# Was I wrong?



## choccoholic (Mar 16, 2010)

Been married for nearly 17 years but the last 10 have seen it deteriorate. I am the unhappy one and have tried to talk to my husband but he cuts the conversation short and tells me I'm being daft. Ended up seeking professional help and one of the suggestions made was we go back to the days when we were courting, had that great "butterflies in the stomach" feeling.

My problem is I never had that. I was fond of him yes but hand on heart was never besotted. So many friends, people I know felt this way about their respective partners and I feel like I'm abnormal because I didn't. 

Was I wrong in marrying him?


----------



## Blanca (Jul 25, 2008)

I think if you have made it 17 years then you must have done something right. 

and i think what the counselor was wrongfully assuming is that all couples are brought together by the "butterflies" feeling; which if you ask me is overrated. turns out is just one persons emotional psychosis projecting onto another. anyway, i think what your counselor was trying to say is, stir up the feeling that brought you to him in the first place. what made you want to be with him, what made you want to marry him? you could have chosen a lot of different men, why him? 
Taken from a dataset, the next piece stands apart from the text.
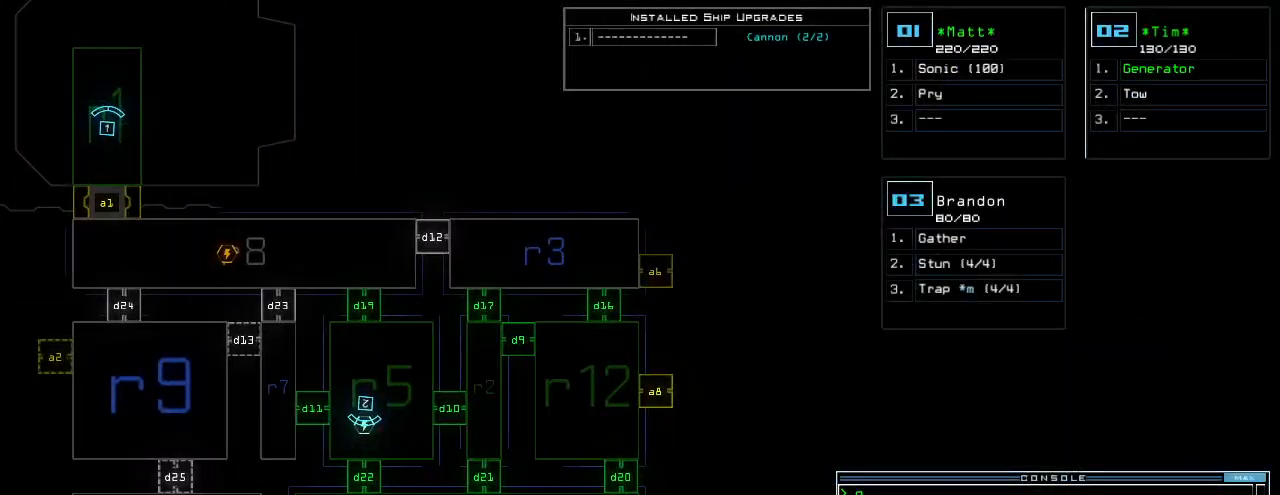
{"keys": [], "events": []}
I think that is what the counselor was trying to bring out in you. it doesnt necessarily have to be the pseudo-love of the first months romance.


----------



## momof6girls (Jan 11, 2010)

i agree you made it 17 yrs so there has to be something there, remember love is many things and different things to different people you don't have to fit the mold and no one can tell or want you to be like them.
i think the professional help meaning was look back to see what attracted you to each other.. or you to him, but with time and life that to can change.
depending on your age and the rate at with what you are not happy you do have the right to re look at your life and see if you are going the way you want to go.
if not it is ok to change, people change, just don't make a today choice that can not be un done if you feel you made the wrong choice but seems like you have thought about this for a bit.


----------